- _Aufgabe A_: Welche Serie ist laut dem Textauszug über „Citadel“ teurer als „Citadel“?

- _Textauszug_:
########

Sender und Streamingdienste suchen vor allem nach einem: nach dem nächsten großen Franchise-Ding, das in der Lage ist, möglichst auf dem ganzen Erdball Anklang zu finden und Kasse zu machen. Anthony und Joe Russo, Veteranen des Marvel Cinematic Universe (MCU) und Regisseure von  "Avengers: Endgame", haben zu diesem Zweck im Auftrag von Prime Video nun ein einigermaßen größenwahnsinniges Projekt aus der Taufe gehoben:  "Citadel" soll nicht nur als ambitionierte Science-Fiction-Agentenserie für sich stehen, sondern zugleich als Mutterschiff dienen für eine ganze Armada von Spin-Offs, die derzeit in Indien und Italien bereits entstehen und für Mexiko und Spanien in Planung sind. Obendrein kann sich "Citadel" mit dem Label der zweitteuersten Serie aller Zeiten (hinter  "Die Ringe der Macht") schmücken - diese zweifelhafte Ehre liegt allerdings eher an den ausgedehnten Nachdrehs, die der Abgang der ursprünglichen Showrunner nötig machte. Eine wichtige Frage gilt es also zu klären: Taugt das Ergebnis?

########

(Datensätze)
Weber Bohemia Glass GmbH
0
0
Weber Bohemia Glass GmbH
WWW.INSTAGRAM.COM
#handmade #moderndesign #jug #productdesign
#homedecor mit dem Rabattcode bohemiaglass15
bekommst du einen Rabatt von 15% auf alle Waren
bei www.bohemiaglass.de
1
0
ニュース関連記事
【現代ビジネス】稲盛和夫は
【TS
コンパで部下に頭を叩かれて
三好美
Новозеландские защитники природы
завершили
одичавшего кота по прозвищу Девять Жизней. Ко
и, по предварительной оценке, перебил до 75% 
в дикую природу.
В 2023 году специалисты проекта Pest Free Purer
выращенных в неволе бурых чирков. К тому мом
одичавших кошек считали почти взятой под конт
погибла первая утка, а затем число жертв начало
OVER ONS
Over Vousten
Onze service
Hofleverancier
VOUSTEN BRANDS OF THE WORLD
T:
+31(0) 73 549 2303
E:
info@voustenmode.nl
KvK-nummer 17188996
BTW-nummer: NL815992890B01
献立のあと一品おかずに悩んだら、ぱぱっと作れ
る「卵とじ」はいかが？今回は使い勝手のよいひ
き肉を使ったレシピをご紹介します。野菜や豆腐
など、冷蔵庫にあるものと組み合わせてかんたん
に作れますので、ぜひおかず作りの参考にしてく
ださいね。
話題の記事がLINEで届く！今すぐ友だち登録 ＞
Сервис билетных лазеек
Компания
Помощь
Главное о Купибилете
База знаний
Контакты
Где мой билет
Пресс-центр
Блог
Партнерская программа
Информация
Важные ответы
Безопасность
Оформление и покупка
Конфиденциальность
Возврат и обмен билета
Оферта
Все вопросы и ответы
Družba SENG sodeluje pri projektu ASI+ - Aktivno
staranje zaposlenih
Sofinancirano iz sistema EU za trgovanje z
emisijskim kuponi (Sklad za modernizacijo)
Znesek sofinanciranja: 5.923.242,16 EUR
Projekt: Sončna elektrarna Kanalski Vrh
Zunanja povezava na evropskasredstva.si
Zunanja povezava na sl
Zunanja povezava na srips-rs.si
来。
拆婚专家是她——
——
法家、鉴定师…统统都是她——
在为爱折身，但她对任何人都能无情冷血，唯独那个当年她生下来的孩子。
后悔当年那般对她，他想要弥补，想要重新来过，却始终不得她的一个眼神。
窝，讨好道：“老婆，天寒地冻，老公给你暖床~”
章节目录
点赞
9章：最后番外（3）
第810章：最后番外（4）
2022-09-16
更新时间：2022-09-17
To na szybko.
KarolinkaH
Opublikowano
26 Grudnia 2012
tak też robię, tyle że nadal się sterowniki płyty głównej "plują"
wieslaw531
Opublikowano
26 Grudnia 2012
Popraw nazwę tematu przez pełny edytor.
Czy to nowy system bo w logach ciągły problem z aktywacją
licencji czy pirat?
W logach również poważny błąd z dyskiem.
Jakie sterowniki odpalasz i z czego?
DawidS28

########

- _Aufgabe B_: Schreib die Zeilen der Auflistung unverändert ab. Beginne bei ihrer ersten Zeile und höre nach der Zeile mit „Sofinancirano iz sistema EU za trgovanje z“ auf.

- _Lösung A_: „Die Ringe der Macht“.

- _Lösung B_:
Weber Bohemia Glass GmbH
0
0
Weber Bohemia Glass GmbH
WWW.INSTAGRAM.COM
#handmade #moderndesign #jug #productdesign
#homedecor mit dem Rabattcode bohemiaglass15
bekommst du einen Rabatt von 15% auf alle Waren
bei www.bohemiaglass.de
1
0
ニュース関連記事
【現代ビジネス】稲盛和夫は
【TS
コンパで部下に頭を叩かれて
三好美
Новозеландские защитники природы
завершили
одичавшего кота по прозвищу Девять Жизней. Ко
и, по предварительной оценке, перебил до 75% 
в дикую природу.
В 2023 году специалисты проекта Pest Free Purer
выращенных в неволе бурых чирков. К тому мом
одичавших кошек считали почти взятой под конт
погибла первая утка, а затем число жертв начало
OVER ONS
Over Vousten
Onze service
Hofleverancier
VOUSTEN BRANDS OF THE WORLD
T:
+31(0) 73 549 2303
E:
info@voustenmode.nl
KvK-nummer 17188996
BTW-nummer: NL815992890B01
献立のあと一品おかずに悩んだら、ぱぱっと作れ
る「卵とじ」はいかが？今回は使い勝手のよいひ
き肉を使ったレシピをご紹介します。野菜や豆腐
など、冷蔵庫にあるものと組み合わせてかんたん
に作れますので、ぜひおかず作りの参考にしてく
ださいね。
話題の記事がLINEで届く！今すぐ友だち登録 ＞
Сервис билетных лазеек
Компания
Помощь
Главное о Купибилете
База знаний
Контакты
Где мой билет
Пресс-центр
Блог
Партнерская программа
Информация
Важные ответы
Безопасность
Оформление и покупка
Конфиденциальность
Возврат и обмен билета
Оферта
Все вопросы и ответы
Družba SENG sodeluje pri projektu ASI+ - Aktivno
staranje zaposlenih
Sofinancirano iz sistema EU za trgovanje z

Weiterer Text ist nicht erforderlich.